President Bush and Italian Premier Silvio Berlusconi (search) expressed their determination Wednesday to transfer sovereignty to an interim Iraqi government on June 30 (search), a key issue for an important U.S. ally amid a persistent insurgency in parts of Iraq.
The two leaders met at the White House.
"My resolve is firm" and "the resolve of the prime minister of Italy is firm," Bush declared later at a ceremony where Berlusconi received an award for courageous leadership from the Sons of Italy Foundation.
Most Italians opposed the war, but Berlusconi says the cause is just and he sent 3,000 troops to help with reconstruction after Saddam Hussein's ouster.
Earlier, in the Oval Office, Berlusconi said that if the United States and its allies were to abandon Iraq before a democracy takes hold, the country would become "an exporter of terror."
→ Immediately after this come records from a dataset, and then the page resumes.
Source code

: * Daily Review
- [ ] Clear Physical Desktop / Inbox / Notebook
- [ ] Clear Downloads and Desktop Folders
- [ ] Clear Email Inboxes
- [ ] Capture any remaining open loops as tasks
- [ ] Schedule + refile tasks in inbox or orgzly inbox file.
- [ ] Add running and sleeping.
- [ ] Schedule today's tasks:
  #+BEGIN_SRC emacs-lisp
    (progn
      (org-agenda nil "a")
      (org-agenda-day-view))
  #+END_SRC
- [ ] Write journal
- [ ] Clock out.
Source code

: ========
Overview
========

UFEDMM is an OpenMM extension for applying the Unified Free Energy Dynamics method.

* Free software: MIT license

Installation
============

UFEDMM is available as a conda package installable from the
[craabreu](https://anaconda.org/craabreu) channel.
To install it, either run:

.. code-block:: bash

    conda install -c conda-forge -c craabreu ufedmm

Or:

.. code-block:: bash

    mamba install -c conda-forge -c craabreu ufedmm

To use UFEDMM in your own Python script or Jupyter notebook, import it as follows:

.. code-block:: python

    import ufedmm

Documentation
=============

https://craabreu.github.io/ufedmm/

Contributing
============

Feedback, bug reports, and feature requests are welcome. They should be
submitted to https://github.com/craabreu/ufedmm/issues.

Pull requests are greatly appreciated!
"We've started the work which cannot be left halfway" and "we have to complete it," Berlusconi declared.
Bush said that "it's tough work there now" and "it will be tough work after sovereignty is transferred," adding that he and Berlusconi discussed how to broaden the coalition of other countries helping to rebuild Iraq to achieve the goal of free elections.
While flying to the United States on Tuesday, Berlusconi said that he wanted to be sure of "a clear turnaround" in Iraq.
Berlusconi has always rejected suggestions of withdrawing Italian troops early from Iraq. But the center-left opposition in Italy has argued against that position in recent days after attacks on Italian troops, saying a mission supposed to be about peace has become one about war.
A number of foreign leaders assisting the United States face growing domestic political pressure.
Polish Prime Minister Marek Belka (search) says he hopes that political progress in Iraq will allow his nation to start withdrawing some troops early next year.
In Ukraine, demands for withdrawing troops from Iraq increased after two soldiers were killed there last month, bringing the number of Ukrainian combat deaths to three.